Surat Pernyataan Pengelolaan Lingkungan Hidup (SPPLH) adalah merupakan
pernyataan kesanggupan dari penanggung jawab Usaha dan/atau Kegiatan untuk
melakukan pengelolaan dan pemantauanlingkungna hidup atas dampak lingkungan hidup
dari Usaha dan/atau kegiatannya diluar usaha dan/atau kegiatan yang wajib amdal atau
UKL-UPL
Panduan kerangka Lingkungan dirumuskan berdasarkan sejumlah regulasi terkait
yang berlaku, antara lain:
1. Undang-undang (UU) No. 32/2009 Tentang Perlindungaan dan Pengelolaan lingkungan
hidup, pasal 22-33 mengenai rencana kegiatan atau pekerjaan yang kemungkinan dapat
menimbulkan dampak lingkungan besar dan signifikan diharuskan wajib AMDAL. Pasal
34 mengenai rencana kegiatan atau pekerjaan yang kemungkinan dapat menimbulkan
dampak lingkungan yang wajib UKL/UPL. Pasal 35 rencana kegiatan atau pekerjaan
yang diminta untuk dilengkapi dengan SPPL.
2. Peraturan Pemerintah (PP) No. 27/2012 tentang Izin Lingkungan, Dokumen Lingkungan
Hidup (AMDAL dan UKL-UPL) menyediakan informasi yang diperlukan untuk proses
pengambilan keputusan terkait dengan penerbitan izin lingkungan. Informasi yang
disajikan berupa dampak lingkungan yang terjadi akibat rencana usaha dan/atau
kegiatan dan langkah-langkah pengendaliannya dari aspek teknologi social dan institusi,
3. Peraturan Pemerintah (PP) No. 27/2012 pasal 32-33, Keputusan Kelayakan Lingkungan
atau ketidaklayakan diambil oleh Mentri/Gubernur/Bupati/Walikota dari hasil rekomendasi
hasil penilaian Andal & RKL-RPL dari Komisi Penilai Amdal dengan jangka waktu 10 hari
kerja.
4. Peraturan Pemerintah (PP) No. 27/2012 pasal 47, izin lingkungan diterbitkan oleh Mentri,
gubernur, atau bupati/walikota bersamaan dengan diterbitkannya keputusan kelayakan
lingkungan hidup
5. Peraturan Menteri Negara Lingkungan Hidup No. 15/2012, tentang Jenis Rencana Usaha
dan/atau Kegiatan yang Wajib Memiliki Mengenai Dampak Lingkungan Hidup;
6. Peraturan Menteri Negara Lingkungan Hidup No. 16 tahun 2012 tentang Upaya
Pengelolaan Lingkungan Hidup dan Surat Pernyataan Kesanggupan Pengelolaan dan
Pemantauan Lingkungan hidup
7. Peraturan Menteri Negara Lingkungan Hidup No. 10 tahun 2008 tentang Penetapan
Jenis Usaha dan/atau Kegiatan Bidang Permukiman dan Prasarana Wilayah yang Wajib
Dilengkapi dengan Upaya Pengelolaan Lingkungan (UKL) dan Upaya Pemantauan
Lingkungan (UPL); dan
Seluruh program investasi inrfrastruktur bidang PU/Cipta Karya yang diusulkan oleh
Kabupaten/Kota harus sesuai dan memenuhi prinsip-prinsip sebagai berikut ini.
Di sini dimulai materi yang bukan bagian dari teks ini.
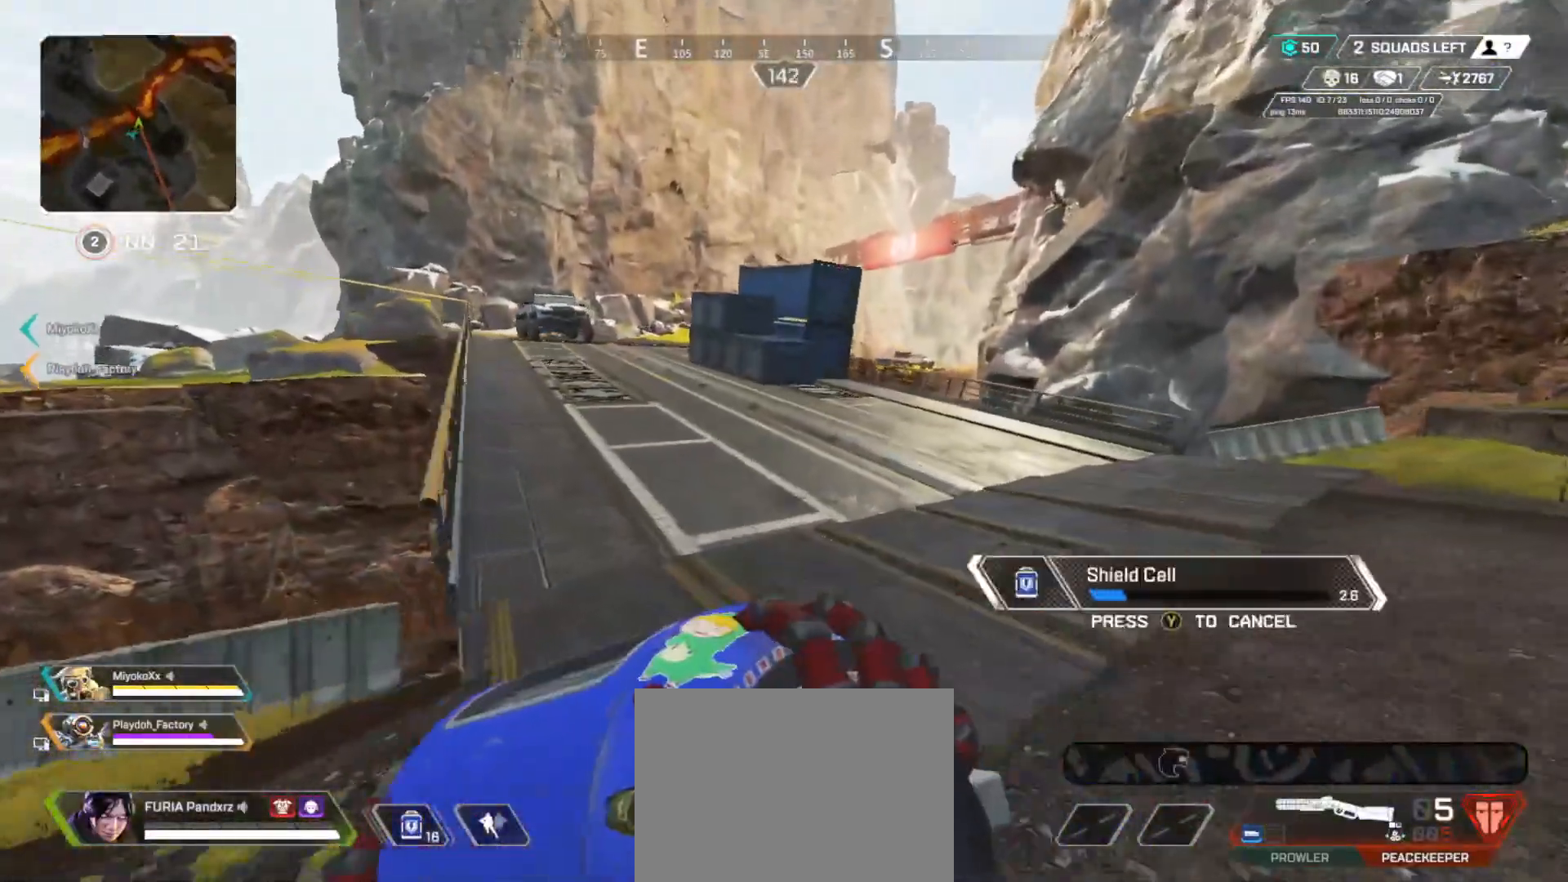
{"buttons": ["B"], "left_stick": "left", "right_stick": "center", "button_events": [[350, "A", "down"], [450, "A", "up"]]}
1. Penilaian lingkungan (environtment assesment) dan rencana mitigasi dampak
sub-proyek, dirumuskan dalam bentuk :
a. Analisis Mengenai Dampak Lingkungan (AMDAL) atau Analisis Dampak Lingkungan
(ANDAL) dikombinasikan dengan Rencana Pengelolaan Lingkungan (RKL) dan
Rencana Pemantauan Lingkungan (RPL), khususnya bagi kegiatan sub proyek yang
diprakirakan menimbulkan dampak penting atau perubahan mendasar bagi
lingkungan.
b. Upaya Pengelolaan Lingkungan (UKL) dan Upaya Pemantauan Lingkungan (UPL),
bagi kegiatan sub proyek yang tidak menimbulkan dampak penting pada lingkungan.
c. Standar Operasi Baku (SOP) untuk petunjuk pelaksanaan mitigasi dilapangan
termasuk petunjuk pelaksanaan operasional dan pemeliharaan sarana yang
dibangun.
d. Tergantung pada kategori dampak sub proyek yang dimaksud.
2. AMDAL harus dilihat sebagai alat peningkatan kualitas lingkungan. Format AMDAL atau
UKL/UPL merupakan bagian tidak terpisahkan dari analisis teknis, ekonomi, sosial,
kelembagaan dan keuangan sub-proyek.
3. Sejauh mungkin, subproyek harus menghindari atau meminimalkan dampak negatif
terhadap lingkungan. Selaras dengan hal tersebut, sub proyek harus dirancang untuk
penting terhadap lingkungan, dan dampak tersebut tidak dapat ditanggulangi melalui
rancangan dan konstruksi sedemikian rupa harus dilengkapi dengan AMDAL.
4. Usulan program investasi infrastruktur bidang PU/Cipta Karya tidak dapat dipergunakan
untuk mendukung kegiatan yang dapat mengakibatkan dampak negatif terhadap habitat
alamiah, warga terasing dan rentan, wilayah yang dilindungi / kawasan lindung, alur laut
internasional atau kawasan sengketa. Disamping itu dari usulan RPIJM juga tidak
membiayai pembelian, produksi atau penggunaan :
a. Bahan-bahan yang merusak ozon, tembakau atau produk-produk tembakau;
b. Asbes. Bahan-bahan yang mengandung unsur asbes;
c. Bahan/material yang termasuk dalam ketegori B3 (bahan beracun dan berbahaya).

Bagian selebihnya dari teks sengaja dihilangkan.